I had a 6 x 10 bnm for 10 years before upgrading to my current one and it held up well other than the damage from the gravel roads & road salt. Just can't do all the upkeep, like painting, that I'd like anymore.


----------



## hitechman (Feb 25, 2002)

wfransee said:


> Check out BNM Trailers...made in Elsie MI.
> 
> Http://www.bnmtrailersalesinc.com
> 
> _OutdoorHub Mobile, the information engine of the outdoors_


Bought mine from them (5 x 10 custom made) for just under $1400...............best investment I ever made. Used to own a "cheapie" trailer, but they are not made for daily or HD use. Mt current trailer has a 2500 pound axle, wood floor, mesh gate, and grote sealed lights mounted in rubber. 

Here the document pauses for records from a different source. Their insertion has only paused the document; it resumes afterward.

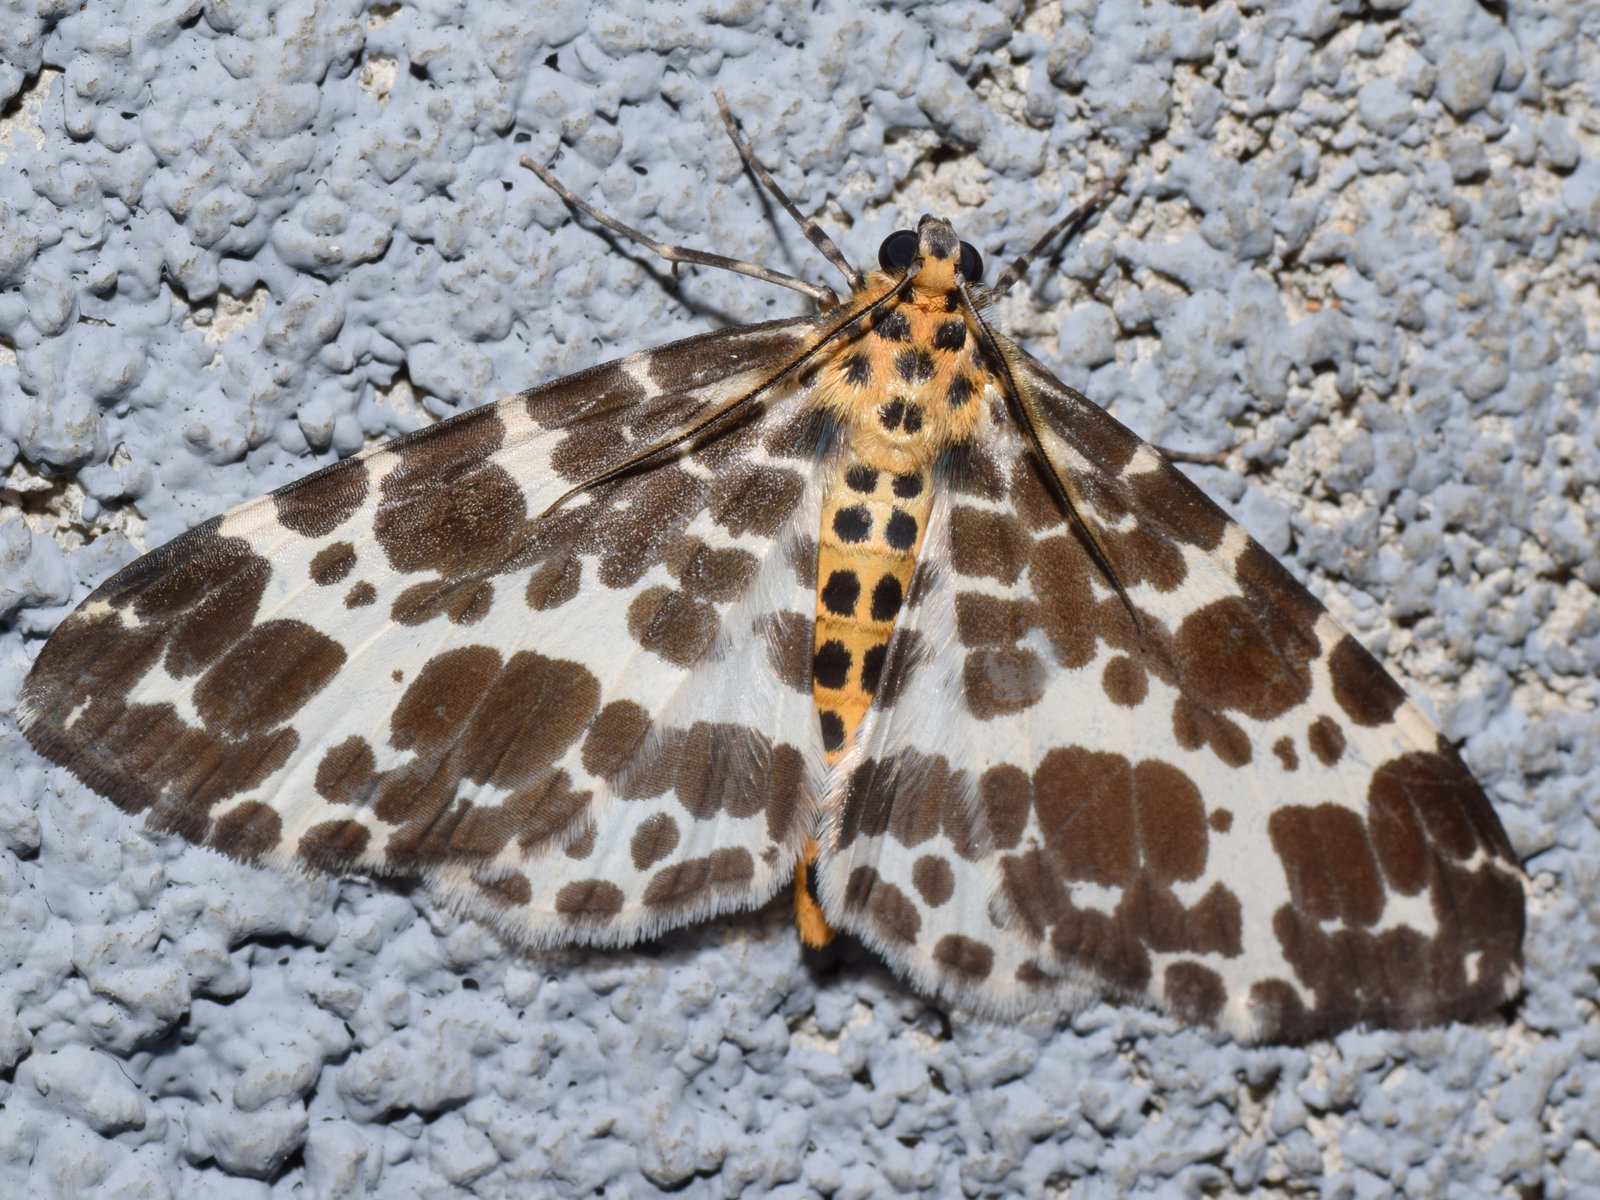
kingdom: Animalia
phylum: Arthropoda
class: Insecta
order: Lepidoptera
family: Geometridae
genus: Dilophodes
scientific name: Dilophodes elegans
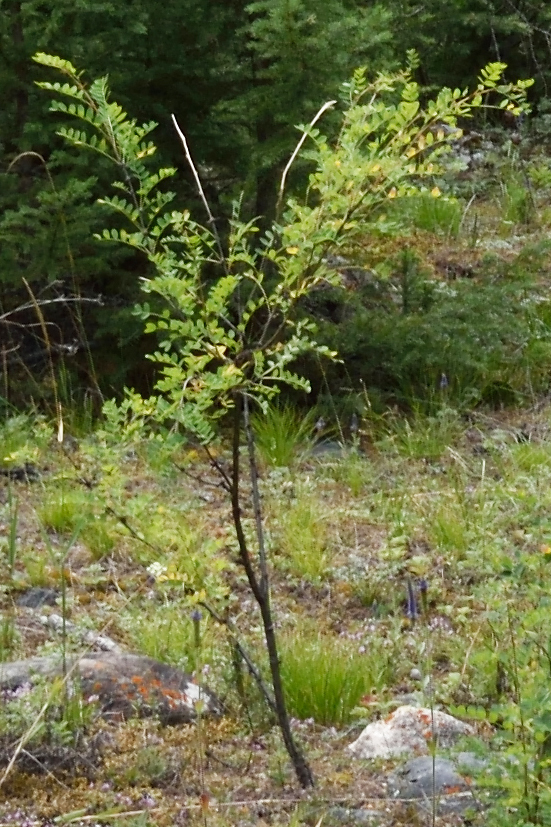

My TSC broke down on the way home from an mule deer hunt in Colorado.......and I do mean broke down (welds failed)

Be sure to check out the axle weight and consider how much you'll be using it. 1 trip a year to deer camp can be handled by the cheaper trailers.

Steve


----------



## brushbuster (Nov 9, 2009)

With anything, you get what you pay for. I use to work for a trailer distributor for shorelander trailers. I have seen and assembled lots of trailers. I was also a sevice technician for several years for an RV dealership and have worked on plenty of utilitiy trailers. 
I would stay away from torsion axles and get leaf springs 
If you get a trailer with a bearing buddy repacking is still neccesary. 
Look over all welds! This is pretty important, you want a good solid weld surrounding the entire piece instead of just 2 sides of the frame member. Alot of cheaper trailers are welded on just 2 sides of any frame member. 
If i was buying a trailer i would get one that would be versatile. such as ramps sidewalls and a high gvw.rating. 
Wiring housed in the frame has advantages and disadvantages but probably the better way to go.
Avoid hauling in salt. This is a great way to destroy your trailer. If you do, wash it often paint it often. and lube it often. 
Whether the floor is wood or metal they both deteriorate
Maintenance is the key to any trailer you buy.


----------



## 12970 (Apr 19, 2005)

I have a BNM Trailer and they are made here in Michigan. Quality and durable utility trailer. They have options for many of the ones they offer. I went with Utility Tube Rail and Gate. I went without the gate though, it has the drop axle for lower to the ground to load and unload stuff on it.

Someone has suggest them with a link to their website.

Good Luck,
Newaygo1


----------



## HTC (Oct 6, 2005)

A few thoughts, If this trailer is going to see a lot of miles and some serious loads then consider something well made with a heavier frame. 

If this trailer is for a couple times a year to haul the 4-wheeler and a few supplies to the hunting camp the TSC model will do fine.

I would steer clear of the mesh. I have seen many that are bent up from mowers and 4-wheelers on them, they look bad after that. They also allow water up from the road surface which when combined with salt seems to rust out that mesh fast....not to mention what ever you are hauling will be getting wet from underneath as well. 


The TSC trailer probably will not have "bearing buddies" installed so you will have to buy them after the fact...I think they only come with grease cups. Also, as a rule of thumb, larger tires = less wear and tear on your bearings....so pay attention to the tire size when comparing trailers. I hope this helps.


----------